Hide-and-Seeking was briefly a thing among my friends, roughly around the time we’d all gotten tired of Rickrolling each other. We briefly dabbled in David Caruso–ing people, which meant always having the Who’s “Won’t Get Fooled Again” cued up to 7:44 — the exact moment when Roger Daltrey goes “YEEEEEAAAAAHHHHHHHH!!!!!!!” — on iTunes and playing it at top volume whenever someone said something awesome. This was fun, but it didn’t feel like it was enough. We were millennials, after all. We wanted to change the world.

I don’t remember when we first came up with Hide-and-Seeking, but it wasn’t until that car ride in Florida that its full power became manifest: It is a joyous and bulletproof way to end an argument.

Picture this: You’re having a fight with the person you’re dating, and a tense silence has fallen over the room. Then you press a button on your phone and “MMMM WHATCHA SAY” fills the air, and suddenly you’re laughing that the pettiness and stupidity of whatever you were arguing about. You are now happily married and you have two beautiful children. Thanks, Imogen Heap!

Another scenario: You’re at a family dinner and — oh, no — somebody brings up politics. “Damn right, Mexico is paying for that wall!” your grandfather intones, pounding his fist on the table, sending the cutlery flying. A mean-spirited, yet totally progressive retort is on the tip of your tongue, but instead you grab the stereo remote and MMMMMMM WHATCHA SAYYYYYYYY — smash cut to you and your grandfather hugging it out, and then Gary Johnson materializes out of nowhere and taps you on the shoulder to ask if he can join in the hug too. Of course he can. Trey Atwood wasn’t wounded in vain!

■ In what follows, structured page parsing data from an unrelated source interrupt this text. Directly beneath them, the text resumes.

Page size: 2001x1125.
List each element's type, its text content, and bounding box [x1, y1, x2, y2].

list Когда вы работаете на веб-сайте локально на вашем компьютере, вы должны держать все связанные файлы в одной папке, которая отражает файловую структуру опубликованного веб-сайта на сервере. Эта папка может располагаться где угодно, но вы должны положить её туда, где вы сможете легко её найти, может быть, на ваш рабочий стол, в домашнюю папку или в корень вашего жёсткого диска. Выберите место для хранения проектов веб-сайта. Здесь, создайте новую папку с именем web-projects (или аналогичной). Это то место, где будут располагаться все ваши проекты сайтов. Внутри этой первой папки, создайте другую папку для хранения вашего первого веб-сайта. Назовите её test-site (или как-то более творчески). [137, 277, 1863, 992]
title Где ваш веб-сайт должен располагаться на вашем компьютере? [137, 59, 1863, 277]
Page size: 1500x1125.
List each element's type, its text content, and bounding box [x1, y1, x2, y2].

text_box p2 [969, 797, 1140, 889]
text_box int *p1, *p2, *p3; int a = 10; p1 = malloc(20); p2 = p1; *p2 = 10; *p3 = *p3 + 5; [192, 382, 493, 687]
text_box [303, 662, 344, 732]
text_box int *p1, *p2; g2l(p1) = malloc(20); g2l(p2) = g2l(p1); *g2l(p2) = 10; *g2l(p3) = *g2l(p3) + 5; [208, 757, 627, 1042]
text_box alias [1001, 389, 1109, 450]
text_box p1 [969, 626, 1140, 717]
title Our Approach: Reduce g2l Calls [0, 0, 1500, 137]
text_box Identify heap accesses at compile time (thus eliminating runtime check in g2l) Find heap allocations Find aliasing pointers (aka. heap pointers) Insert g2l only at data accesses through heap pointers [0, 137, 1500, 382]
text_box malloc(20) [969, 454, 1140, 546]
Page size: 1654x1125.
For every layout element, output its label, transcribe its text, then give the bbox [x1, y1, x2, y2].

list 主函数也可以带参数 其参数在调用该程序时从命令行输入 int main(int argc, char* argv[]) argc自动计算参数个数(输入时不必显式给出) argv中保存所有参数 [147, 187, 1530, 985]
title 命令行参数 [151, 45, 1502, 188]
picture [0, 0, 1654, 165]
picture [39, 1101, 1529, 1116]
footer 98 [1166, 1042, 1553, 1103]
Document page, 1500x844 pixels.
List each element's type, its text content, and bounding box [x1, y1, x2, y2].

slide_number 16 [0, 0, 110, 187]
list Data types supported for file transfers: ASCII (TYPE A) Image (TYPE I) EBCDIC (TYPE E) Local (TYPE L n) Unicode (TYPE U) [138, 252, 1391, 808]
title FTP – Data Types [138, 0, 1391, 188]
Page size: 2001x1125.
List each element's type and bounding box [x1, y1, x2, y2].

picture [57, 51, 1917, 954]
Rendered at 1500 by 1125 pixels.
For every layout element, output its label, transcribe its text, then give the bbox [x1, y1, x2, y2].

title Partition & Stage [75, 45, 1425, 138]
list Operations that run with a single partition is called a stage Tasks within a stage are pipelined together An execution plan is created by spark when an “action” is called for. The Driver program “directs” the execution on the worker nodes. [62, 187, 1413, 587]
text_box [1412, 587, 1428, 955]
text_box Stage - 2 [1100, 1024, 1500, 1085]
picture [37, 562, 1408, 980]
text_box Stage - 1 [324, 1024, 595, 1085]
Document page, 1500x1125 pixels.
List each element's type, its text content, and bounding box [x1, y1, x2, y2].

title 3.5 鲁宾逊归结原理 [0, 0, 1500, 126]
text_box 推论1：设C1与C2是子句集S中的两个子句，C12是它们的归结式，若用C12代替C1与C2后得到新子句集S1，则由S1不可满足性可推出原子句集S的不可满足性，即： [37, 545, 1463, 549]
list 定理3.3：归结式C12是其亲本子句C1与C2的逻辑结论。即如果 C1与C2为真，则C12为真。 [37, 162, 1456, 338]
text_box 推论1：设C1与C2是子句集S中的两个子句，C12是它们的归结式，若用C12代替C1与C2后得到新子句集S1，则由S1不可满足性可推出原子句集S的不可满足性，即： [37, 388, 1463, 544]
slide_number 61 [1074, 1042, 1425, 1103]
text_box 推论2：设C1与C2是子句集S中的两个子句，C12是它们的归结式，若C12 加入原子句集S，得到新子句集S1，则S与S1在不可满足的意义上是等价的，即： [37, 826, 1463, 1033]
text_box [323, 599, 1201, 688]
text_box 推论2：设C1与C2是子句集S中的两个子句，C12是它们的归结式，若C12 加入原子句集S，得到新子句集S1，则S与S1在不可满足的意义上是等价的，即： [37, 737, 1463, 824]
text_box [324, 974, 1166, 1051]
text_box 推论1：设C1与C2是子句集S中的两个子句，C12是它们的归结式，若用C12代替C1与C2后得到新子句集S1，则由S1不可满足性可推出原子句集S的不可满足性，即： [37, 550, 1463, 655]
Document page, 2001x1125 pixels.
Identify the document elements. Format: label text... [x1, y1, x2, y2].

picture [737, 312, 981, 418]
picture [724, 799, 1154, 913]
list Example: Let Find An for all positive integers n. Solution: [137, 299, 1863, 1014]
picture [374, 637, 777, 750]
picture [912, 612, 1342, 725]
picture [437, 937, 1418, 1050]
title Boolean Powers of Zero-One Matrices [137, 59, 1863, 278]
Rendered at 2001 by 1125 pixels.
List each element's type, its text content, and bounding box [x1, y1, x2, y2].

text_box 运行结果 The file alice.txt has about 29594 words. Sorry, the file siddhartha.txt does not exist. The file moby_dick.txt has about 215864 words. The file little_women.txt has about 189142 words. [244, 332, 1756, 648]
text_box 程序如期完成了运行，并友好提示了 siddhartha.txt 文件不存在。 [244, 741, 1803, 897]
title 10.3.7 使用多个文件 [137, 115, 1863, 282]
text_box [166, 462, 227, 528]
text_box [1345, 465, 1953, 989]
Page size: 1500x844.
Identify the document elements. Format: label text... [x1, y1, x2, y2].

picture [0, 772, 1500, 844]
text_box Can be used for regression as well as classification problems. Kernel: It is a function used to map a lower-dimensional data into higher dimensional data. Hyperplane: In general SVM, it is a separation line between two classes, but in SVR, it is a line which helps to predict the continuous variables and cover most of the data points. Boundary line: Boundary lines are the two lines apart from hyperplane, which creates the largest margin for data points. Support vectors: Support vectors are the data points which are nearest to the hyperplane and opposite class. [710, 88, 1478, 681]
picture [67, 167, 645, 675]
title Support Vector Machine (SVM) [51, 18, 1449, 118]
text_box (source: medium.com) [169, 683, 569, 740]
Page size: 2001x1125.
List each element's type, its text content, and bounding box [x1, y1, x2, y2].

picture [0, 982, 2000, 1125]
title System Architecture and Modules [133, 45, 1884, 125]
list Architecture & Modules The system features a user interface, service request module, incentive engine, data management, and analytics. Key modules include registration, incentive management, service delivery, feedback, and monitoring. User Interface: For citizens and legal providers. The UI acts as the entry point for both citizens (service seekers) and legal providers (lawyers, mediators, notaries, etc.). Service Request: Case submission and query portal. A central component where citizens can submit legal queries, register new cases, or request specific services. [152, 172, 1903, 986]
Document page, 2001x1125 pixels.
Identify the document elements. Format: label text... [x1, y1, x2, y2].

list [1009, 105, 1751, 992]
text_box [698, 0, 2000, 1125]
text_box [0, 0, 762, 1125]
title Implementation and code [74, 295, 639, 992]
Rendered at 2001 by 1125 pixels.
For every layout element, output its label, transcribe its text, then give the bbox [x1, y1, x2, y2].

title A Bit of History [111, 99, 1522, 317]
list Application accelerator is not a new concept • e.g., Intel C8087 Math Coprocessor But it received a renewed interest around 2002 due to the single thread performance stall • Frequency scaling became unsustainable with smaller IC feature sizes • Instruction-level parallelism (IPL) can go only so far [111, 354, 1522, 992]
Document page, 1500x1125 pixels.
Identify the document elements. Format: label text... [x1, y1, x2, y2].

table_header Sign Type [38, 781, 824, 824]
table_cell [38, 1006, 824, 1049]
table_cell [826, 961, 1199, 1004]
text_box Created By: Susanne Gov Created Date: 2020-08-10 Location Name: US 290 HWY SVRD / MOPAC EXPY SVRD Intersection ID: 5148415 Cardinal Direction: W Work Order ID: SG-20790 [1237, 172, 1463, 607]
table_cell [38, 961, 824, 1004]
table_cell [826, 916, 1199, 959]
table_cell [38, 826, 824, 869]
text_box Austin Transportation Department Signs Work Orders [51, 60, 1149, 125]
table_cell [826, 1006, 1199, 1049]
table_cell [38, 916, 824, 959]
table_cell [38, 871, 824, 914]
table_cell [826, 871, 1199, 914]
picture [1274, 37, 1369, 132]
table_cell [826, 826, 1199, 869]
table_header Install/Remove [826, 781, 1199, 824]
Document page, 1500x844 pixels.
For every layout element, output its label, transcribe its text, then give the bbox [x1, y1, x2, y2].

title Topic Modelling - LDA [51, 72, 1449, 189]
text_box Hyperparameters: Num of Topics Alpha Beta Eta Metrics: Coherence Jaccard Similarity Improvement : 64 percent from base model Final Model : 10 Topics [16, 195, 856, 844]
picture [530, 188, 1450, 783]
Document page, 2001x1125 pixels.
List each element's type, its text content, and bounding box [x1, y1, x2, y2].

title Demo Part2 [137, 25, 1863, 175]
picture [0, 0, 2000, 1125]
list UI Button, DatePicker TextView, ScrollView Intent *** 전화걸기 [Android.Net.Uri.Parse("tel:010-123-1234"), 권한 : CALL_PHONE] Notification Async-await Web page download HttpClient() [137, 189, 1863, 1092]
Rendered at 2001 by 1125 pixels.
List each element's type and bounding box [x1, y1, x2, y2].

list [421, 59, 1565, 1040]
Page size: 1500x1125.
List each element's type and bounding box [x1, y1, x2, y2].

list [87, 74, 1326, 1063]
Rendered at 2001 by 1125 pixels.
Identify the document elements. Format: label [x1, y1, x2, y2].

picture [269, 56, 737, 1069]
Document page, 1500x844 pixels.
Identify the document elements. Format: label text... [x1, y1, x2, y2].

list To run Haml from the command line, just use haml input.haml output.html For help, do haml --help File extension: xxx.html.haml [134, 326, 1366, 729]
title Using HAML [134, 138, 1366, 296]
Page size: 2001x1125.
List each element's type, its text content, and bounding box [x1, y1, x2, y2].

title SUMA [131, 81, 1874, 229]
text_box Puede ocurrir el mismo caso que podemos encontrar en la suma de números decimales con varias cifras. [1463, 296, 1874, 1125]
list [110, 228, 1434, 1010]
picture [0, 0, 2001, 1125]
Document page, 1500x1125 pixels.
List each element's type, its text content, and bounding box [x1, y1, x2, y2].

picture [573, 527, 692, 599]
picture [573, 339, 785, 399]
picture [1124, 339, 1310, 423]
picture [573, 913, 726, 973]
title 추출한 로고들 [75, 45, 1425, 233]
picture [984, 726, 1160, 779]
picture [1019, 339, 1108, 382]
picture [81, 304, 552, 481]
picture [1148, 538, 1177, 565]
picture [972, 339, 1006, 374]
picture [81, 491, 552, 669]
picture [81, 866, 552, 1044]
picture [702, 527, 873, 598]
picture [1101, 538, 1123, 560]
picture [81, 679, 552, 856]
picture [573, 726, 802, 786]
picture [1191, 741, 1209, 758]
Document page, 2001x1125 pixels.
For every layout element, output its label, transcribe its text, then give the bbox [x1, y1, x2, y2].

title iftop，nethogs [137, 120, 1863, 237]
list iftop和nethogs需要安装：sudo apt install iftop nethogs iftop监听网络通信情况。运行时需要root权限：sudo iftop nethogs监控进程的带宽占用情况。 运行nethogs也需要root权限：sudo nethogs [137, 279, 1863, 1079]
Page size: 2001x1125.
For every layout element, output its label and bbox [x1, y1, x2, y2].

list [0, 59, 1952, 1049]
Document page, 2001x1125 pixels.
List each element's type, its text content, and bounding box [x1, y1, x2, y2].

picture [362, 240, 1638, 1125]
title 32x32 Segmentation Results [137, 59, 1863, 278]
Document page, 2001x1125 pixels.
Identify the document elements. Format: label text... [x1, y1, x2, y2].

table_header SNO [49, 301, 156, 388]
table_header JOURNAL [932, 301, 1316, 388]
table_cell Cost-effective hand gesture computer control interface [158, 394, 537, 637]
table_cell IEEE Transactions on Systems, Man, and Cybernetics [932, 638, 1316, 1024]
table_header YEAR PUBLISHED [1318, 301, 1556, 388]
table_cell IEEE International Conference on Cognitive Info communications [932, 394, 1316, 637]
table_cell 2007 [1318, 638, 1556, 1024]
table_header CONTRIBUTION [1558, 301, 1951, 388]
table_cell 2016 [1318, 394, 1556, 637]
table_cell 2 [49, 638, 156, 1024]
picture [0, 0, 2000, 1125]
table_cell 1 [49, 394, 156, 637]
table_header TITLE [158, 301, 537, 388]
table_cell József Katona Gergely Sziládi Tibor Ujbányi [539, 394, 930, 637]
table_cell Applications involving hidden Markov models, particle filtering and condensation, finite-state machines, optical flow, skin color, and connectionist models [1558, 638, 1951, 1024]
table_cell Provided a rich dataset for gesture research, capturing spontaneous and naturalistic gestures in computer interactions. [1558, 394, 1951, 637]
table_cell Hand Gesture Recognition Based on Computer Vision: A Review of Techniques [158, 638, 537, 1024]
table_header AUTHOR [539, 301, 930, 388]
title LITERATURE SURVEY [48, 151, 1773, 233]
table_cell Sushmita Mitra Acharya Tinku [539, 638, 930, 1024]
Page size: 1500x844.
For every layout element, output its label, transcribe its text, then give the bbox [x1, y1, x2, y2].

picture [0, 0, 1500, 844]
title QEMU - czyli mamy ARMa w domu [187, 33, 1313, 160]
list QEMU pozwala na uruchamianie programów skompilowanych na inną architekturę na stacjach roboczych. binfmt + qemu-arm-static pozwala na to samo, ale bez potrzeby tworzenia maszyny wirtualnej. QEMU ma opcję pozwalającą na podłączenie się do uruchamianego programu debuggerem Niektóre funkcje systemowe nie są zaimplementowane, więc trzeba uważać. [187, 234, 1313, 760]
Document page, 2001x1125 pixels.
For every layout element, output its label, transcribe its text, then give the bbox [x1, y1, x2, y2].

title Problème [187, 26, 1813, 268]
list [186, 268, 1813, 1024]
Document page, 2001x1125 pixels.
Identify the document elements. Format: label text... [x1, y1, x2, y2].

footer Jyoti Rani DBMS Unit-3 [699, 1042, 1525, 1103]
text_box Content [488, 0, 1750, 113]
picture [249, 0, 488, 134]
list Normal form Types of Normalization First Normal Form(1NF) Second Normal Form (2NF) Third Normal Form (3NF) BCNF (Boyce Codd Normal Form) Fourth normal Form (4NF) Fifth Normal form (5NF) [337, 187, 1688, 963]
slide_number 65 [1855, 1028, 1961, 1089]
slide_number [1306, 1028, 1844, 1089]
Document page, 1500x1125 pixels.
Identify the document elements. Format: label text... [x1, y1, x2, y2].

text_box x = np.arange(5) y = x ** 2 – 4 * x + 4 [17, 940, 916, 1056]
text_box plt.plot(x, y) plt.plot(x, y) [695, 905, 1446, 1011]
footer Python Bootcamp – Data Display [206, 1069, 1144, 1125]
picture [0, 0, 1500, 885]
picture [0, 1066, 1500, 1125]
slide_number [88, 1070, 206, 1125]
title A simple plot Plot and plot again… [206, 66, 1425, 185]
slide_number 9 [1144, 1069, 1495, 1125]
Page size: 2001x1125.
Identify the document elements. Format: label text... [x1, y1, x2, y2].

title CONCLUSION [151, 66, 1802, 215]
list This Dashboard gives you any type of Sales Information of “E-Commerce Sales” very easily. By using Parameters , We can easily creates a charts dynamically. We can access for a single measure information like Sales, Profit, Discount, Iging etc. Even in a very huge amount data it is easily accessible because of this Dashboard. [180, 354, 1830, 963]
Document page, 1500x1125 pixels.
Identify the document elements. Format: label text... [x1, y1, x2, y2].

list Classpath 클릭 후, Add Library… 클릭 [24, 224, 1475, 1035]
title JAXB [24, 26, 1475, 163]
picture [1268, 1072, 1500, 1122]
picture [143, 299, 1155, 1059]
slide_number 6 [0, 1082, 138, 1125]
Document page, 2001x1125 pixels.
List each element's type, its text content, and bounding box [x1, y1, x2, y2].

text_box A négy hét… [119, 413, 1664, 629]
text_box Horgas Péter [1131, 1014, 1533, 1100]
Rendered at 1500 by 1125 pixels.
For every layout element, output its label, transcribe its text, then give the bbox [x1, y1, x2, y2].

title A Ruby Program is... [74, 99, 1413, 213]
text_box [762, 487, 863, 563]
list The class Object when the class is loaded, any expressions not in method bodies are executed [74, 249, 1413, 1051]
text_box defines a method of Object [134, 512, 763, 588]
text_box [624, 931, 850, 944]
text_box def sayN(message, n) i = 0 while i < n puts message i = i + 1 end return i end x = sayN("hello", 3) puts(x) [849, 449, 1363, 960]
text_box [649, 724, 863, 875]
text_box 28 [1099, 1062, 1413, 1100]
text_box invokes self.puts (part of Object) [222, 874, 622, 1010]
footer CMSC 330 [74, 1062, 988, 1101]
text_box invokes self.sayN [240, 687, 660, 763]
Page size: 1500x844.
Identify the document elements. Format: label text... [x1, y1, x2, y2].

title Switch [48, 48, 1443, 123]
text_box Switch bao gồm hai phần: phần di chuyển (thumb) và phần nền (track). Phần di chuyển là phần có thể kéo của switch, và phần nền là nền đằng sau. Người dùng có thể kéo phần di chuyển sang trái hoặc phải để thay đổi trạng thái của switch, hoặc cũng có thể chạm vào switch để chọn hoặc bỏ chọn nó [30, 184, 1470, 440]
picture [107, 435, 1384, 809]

Imagine: Drake invites Meek Mill into the studio, tells him very sincerely that he wants to put this whole beef behind them and collaborate on a track together. Meek is skeptical, but for the purpose of this anecdote not that skeptical, because he goes and meets Drake anyway. “Wait till you hear this track 40 came up with, shit is next level,” Drake says, hitting play:

“Man, you got me!” Meek Mill grins. He and Drake hug. An unprecedentedly gorgeous rainbow appears simultaneously in the skies over both Philly and Toronto, and for the rest of the day similar and remarkably uncreative pictures of it flood your Instagram feed.

There are no rules to Hide-and-Seeking. You can start anywhere in the song. You can play it through any device. A savvy Silicon Valley entrepreneur is probably developing an app right now that allows you to cue the song with your mind.

You know how Donald Trump says he has a secret plan to defeat ISIS, but he won’t tell anybody what it is? Well … I think I know …

… if you know what I mean.

Look, Rickrolling had its moment, but it feels like ancient history by now, and it’s a shame we never really found its replacement. The Rickroll also seems light-hearted by today’s standards, because these are dark, divided times — which means we need a music-cue-related prank that can bring us together rather, than drive us further apart.

Which is why I am telling you this right now. Be the change you wish to see in the world. The dust has only just begun to form crop circles in the carpet, my friends. Go forth and Hide-and-Seek.